Activity: Please report how many lines below contain the string "strong", treating uppercase and lowercase as different, and reply with the number alone.

■ ■ ■ ■ ■ ■ ■

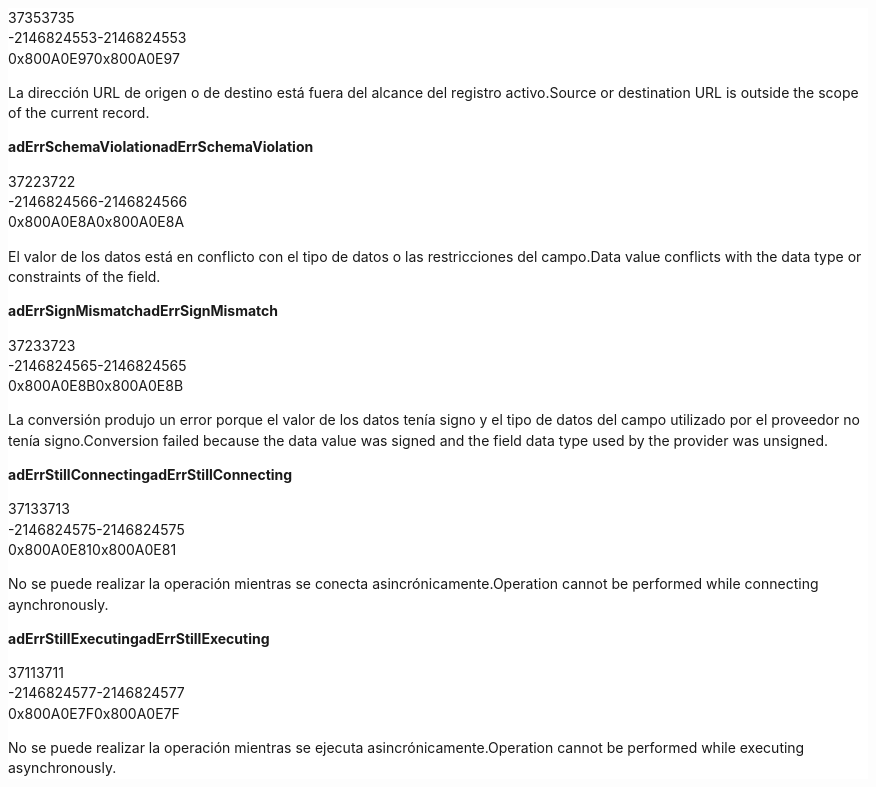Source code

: <td><p><span data-ttu-id="d9f5c-333">3735</span><span class="sxs-lookup"><span data-stu-id="d9f5c-333">3735</span></span><br />
<span data-ttu-id="d9f5c-334">-2146824553</span><span class="sxs-lookup"><span data-stu-id="d9f5c-334">-2146824553</span></span><br />
<span data-ttu-id="d9f5c-335">0x800A0E97</span><span class="sxs-lookup"><span data-stu-id="d9f5c-335">0x800A0E97</span></span></p></td>
<td><p><span data-ttu-id="d9f5c-336">La dirección URL de origen o de destino está fuera del alcance del registro activo.</span><span class="sxs-lookup"><span data-stu-id="d9f5c-336">Source or destination URL is outside the scope of the current record.</span></span></p></td>
</tr>
<tr class="even">
<td><p><span data-ttu-id="d9f5c-337"><strong>adErrSchemaViolation</strong></span><span class="sxs-lookup"><span data-stu-id="d9f5c-337"><strong>adErrSchemaViolation</strong></span></span></p></td>
<td><p><span data-ttu-id="d9f5c-338">3722</span><span class="sxs-lookup"><span data-stu-id="d9f5c-338">3722</span></span><br />
<span data-ttu-id="d9f5c-339">-2146824566</span><span class="sxs-lookup"><span data-stu-id="d9f5c-339">-2146824566</span></span><br />
<span data-ttu-id="d9f5c-340">0x800A0E8A</span><span class="sxs-lookup"><span data-stu-id="d9f5c-340">0x800A0E8A</span></span></p></td>
<td><p><span data-ttu-id="d9f5c-341">El valor de los datos está en conflicto con el tipo de datos o las restricciones del campo.</span><span class="sxs-lookup"><span data-stu-id="d9f5c-341">Data value conflicts with the data type or constraints of the field.</span></span></p></td>
</tr>
<tr class="odd">
<td><p><span data-ttu-id="d9f5c-342"><strong>adErrSignMismatch</strong></span><span class="sxs-lookup"><span data-stu-id="d9f5c-342"><strong>adErrSignMismatch</strong></span></span></p></td>
<td><p><span data-ttu-id="d9f5c-343">3723</span><span class="sxs-lookup"><span data-stu-id="d9f5c-343">3723</span></span><br />
<span data-ttu-id="d9f5c-344">-2146824565</span><span class="sxs-lookup"><span data-stu-id="d9f5c-344">-2146824565</span></span><br />
<span data-ttu-id="d9f5c-345">0x800A0E8B</span><span class="sxs-lookup"><span data-stu-id="d9f5c-345">0x800A0E8B</span></span></p></td>
<td><p><span data-ttu-id="d9f5c-346">La conversión produjo un error porque el valor de los datos tenía signo y el tipo de datos del campo utilizado por el proveedor no tenía signo.</span><span class="sxs-lookup"><span data-stu-id="d9f5c-346">Conversion failed because the data value was signed and the field data type used by the provider was unsigned.</span></span></p></td>
</tr>
<tr class="even">
<td><p><span data-ttu-id="d9f5c-347"><strong>adErrStillConnecting</strong></span><span class="sxs-lookup"><span data-stu-id="d9f5c-347"><strong>adErrStillConnecting</strong></span></span></p></td>
<td><p><span data-ttu-id="d9f5c-348">3713</span><span class="sxs-lookup"><span data-stu-id="d9f5c-348">3713</span></span><br />
<span data-ttu-id="d9f5c-349">-2146824575</span><span class="sxs-lookup"><span data-stu-id="d9f5c-349">-2146824575</span></span><br />
<span data-ttu-id="d9f5c-350">0x800A0E81</span><span class="sxs-lookup"><span data-stu-id="d9f5c-350">0x800A0E81</span></span></p></td>
<td><p><span data-ttu-id="d9f5c-351">No se puede realizar la operación mientras se conecta asincrónicamente.</span><span class="sxs-lookup"><span data-stu-id="d9f5c-351">Operation cannot be performed while connecting aynchronously.</span></span></p></td>
</tr>
<tr class="odd">
<td><p><span data-ttu-id="d9f5c-352"><strong>adErrStillExecuting</strong></span><span class="sxs-lookup"><span data-stu-id="d9f5c-352"><strong>adErrStillExecuting</strong></span></span></p></td>
<td><p><span data-ttu-id="d9f5c-353">3711</span><span class="sxs-lookup"><span data-stu-id="d9f5c-353">3711</span></span><br />
<span data-ttu-id="d9f5c-354">-2146824577</span><span class="sxs-lookup"><span data-stu-id="d9f5c-354">-2146824577</span></span><br />
<span data-ttu-id="d9f5c-355">0x800A0E7F</span><span class="sxs-lookup"><span data-stu-id="d9f5c-355">0x800A0E7F</span></span></p></td>
<td><p><span data-ttu-id="d9f5c-356">No se puede realizar la operación mientras se ejecuta asincrónicamente.</span><span class="sxs-lookup"><span data-stu-id="d9f5c-356">Operation cannot be performed while executing asynchronously.</span></span></p></td>
</tr>
<tr class="even">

■ ■ ■ ■ ■ ■ ■

Expected answer: 4